O gran finale do anime vai jogar mais lenha nesse assunto: no episódio 19, o tutor de Bunny, Maverick, revela que foi ele quem matou seus pais quando eles descobriram seu esquema para aumentar a audiência da "Hero TV". Como os crimes não eram muito atrativos ao público, ele se uniu a uma facção criminosa, "implantando" as cenas perfeitas para o heroísmo brilhar. Ou seja, o grande império dos heróis, o senso de justiça e bondade, foi todo construído, na verdade, a partir de assassinatos gratuitos e uma trama muito sinistra. Por mais que os heróis cheguem a bela conclusão de que "Nós somos heróis porque somos humanos com corações" [16], Maverick não deixa de ter razão ao dizer que foi seu plano que permitiu a consolidação dos heróis como símbolos relevantes para a cidade.

- - -

- **TAREFAS OBRIGATÓRIAS**
[1] Pode reescrever a parte do texto sobre o anime que vai de "O gran finale" até "para a cidade.", substituindo "heróis" por "justiceiros"?
[2] Segundo o texto sobre o anime, por que Maverick se uniu a uma facção criminosa?
[3] Pode dar continuidade ao texto sobre o anime a partir do ponto em que ele termina?

- **DADOS PARA ANÁLISE**
- - -

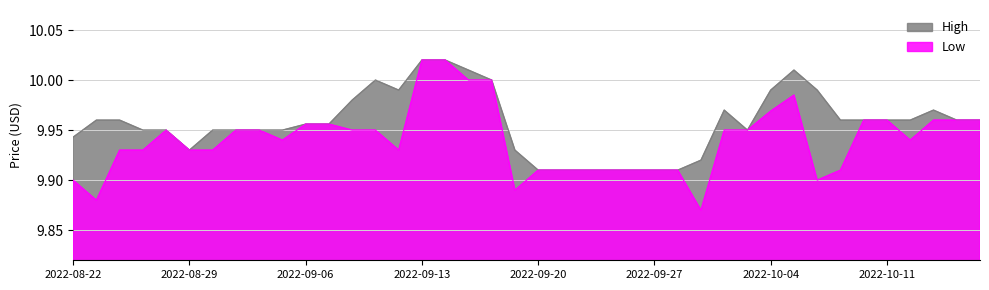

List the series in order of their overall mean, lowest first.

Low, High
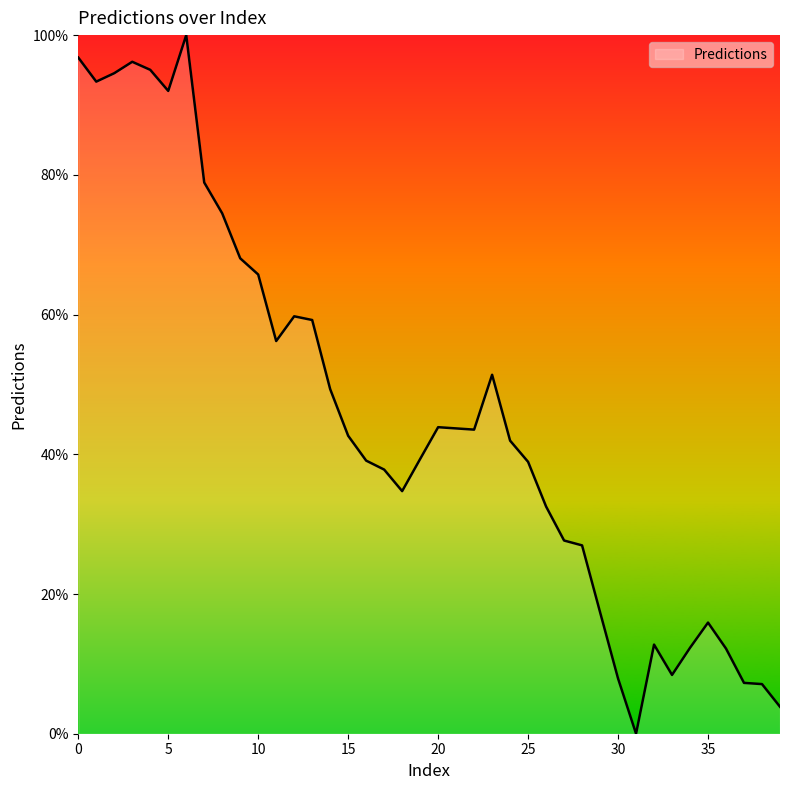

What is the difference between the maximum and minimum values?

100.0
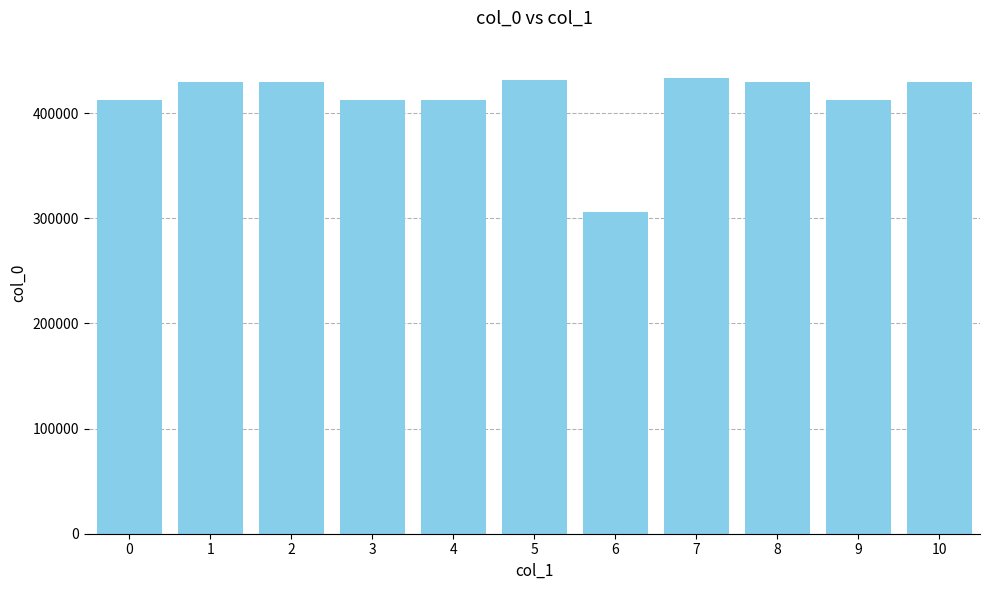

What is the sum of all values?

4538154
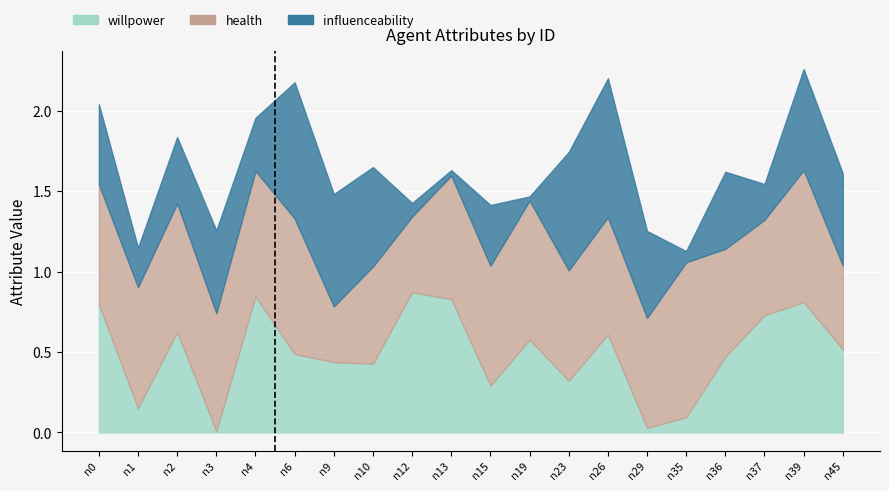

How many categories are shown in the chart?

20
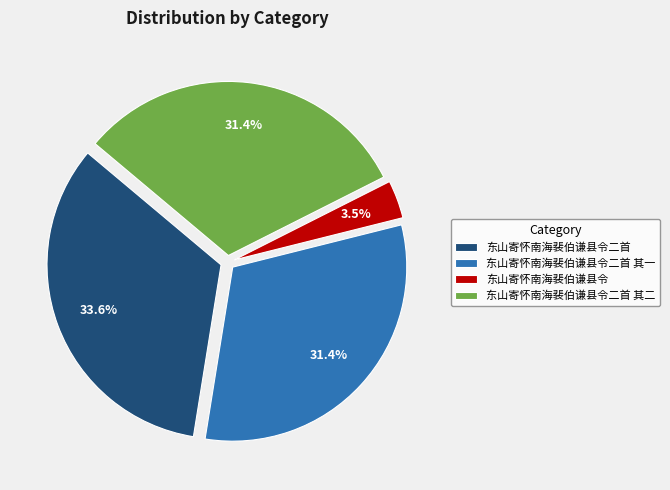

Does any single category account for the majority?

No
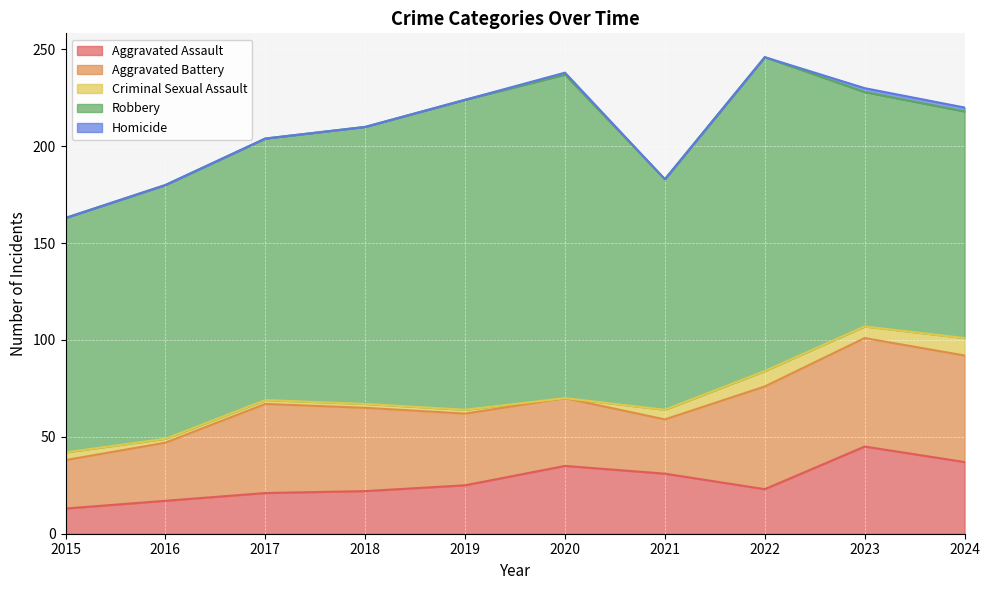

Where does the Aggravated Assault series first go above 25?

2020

- - -

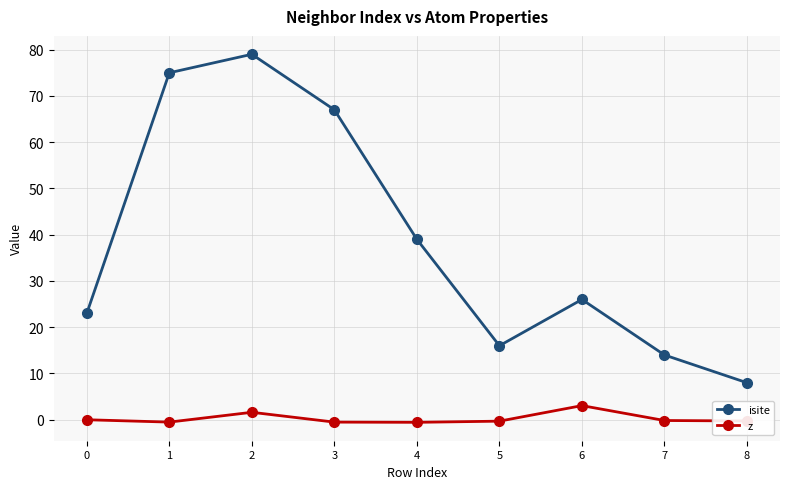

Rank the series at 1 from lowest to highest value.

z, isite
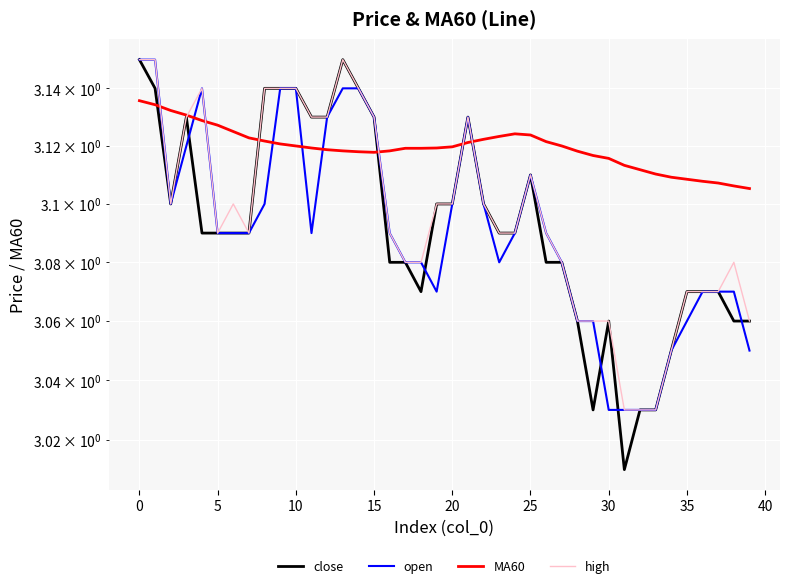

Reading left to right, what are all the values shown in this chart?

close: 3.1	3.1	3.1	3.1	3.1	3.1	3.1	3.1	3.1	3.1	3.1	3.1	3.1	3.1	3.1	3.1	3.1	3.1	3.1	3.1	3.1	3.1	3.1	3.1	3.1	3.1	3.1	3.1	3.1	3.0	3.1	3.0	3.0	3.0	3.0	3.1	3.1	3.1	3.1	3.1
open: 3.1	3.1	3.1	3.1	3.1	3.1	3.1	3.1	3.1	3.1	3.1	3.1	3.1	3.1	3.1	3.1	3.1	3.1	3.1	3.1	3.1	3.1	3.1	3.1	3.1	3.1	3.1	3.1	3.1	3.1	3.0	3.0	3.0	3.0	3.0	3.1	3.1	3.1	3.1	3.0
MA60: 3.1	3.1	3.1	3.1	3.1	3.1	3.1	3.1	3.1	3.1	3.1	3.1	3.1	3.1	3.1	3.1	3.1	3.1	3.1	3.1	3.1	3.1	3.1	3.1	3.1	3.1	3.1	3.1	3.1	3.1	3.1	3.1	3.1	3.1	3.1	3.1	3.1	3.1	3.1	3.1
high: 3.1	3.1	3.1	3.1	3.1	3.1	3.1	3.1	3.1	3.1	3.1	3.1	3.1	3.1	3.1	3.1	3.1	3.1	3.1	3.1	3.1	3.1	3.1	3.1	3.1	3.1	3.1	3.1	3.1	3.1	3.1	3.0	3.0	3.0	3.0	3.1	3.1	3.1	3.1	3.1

- - -

- **RESPOSTAS ÀS TAREFAS**
[1]
O gran finale do anime vai jogar mais lenha nesse assunto: no episódio 19, o tutor de Bunny, Maverick, revela que foi ele quem matou seus pais quando eles descobriram seu esquema para aumentar a audiência da "Hero TV". Como os crimes não eram muito atrativos ao público, ele se uniu a uma facção criminosa, "implantando" as cenas perfeitas para o heroísmo brilhar. Ou seja, o grande império dos justiceiros, o senso de justiça e bondade, foi todo construído, na verdade, a partir de assassinatos gratuitos e uma trama muito sinistra. Por mais que os justiceiros cheguem a bela conclusão de que "Nós somos justiceiros porque somos humanos com corações" [16], Maverick não deixa de ter razão ao dizer que foi seu plano que permitiu a consolidação dos justiceiros como símbolos relevantes para a cidade.

[2] Porque os crimes não eram muito atrativos ao público.

[3]
Considerações finais

Se Tiger & Bunny é uma crítica implícita ao capitalismo e como ele pode corromper valores morais (no caso do anime, o heroísmo, o altruísmo, etc.)? Embora eu seja muito tentado a dizer que sim, obviamente que não é. Quer dizer, uma das coisas que chamou bastante atenção para o anime na época de seu lançamento é o fato de que os super-heróis do anime são patrocinados por marcas reais. Não achei nenhuma fonte que diga que essas marcas efetivamente bancam o anime ou se os criadores só colocaram para dar uma autenticidade aos personagens, mas acho improvável pensar que alguém divulgaria uma marca de graça. De todo modo, intencionalmente ou não, o anime reflete algo de nossa sociedade contemporânea e acho que a discussão é válida nesse sentido. Me digam vocês se é apenas delírio meu ou se conseguem enxergar algumas de minhas colocações.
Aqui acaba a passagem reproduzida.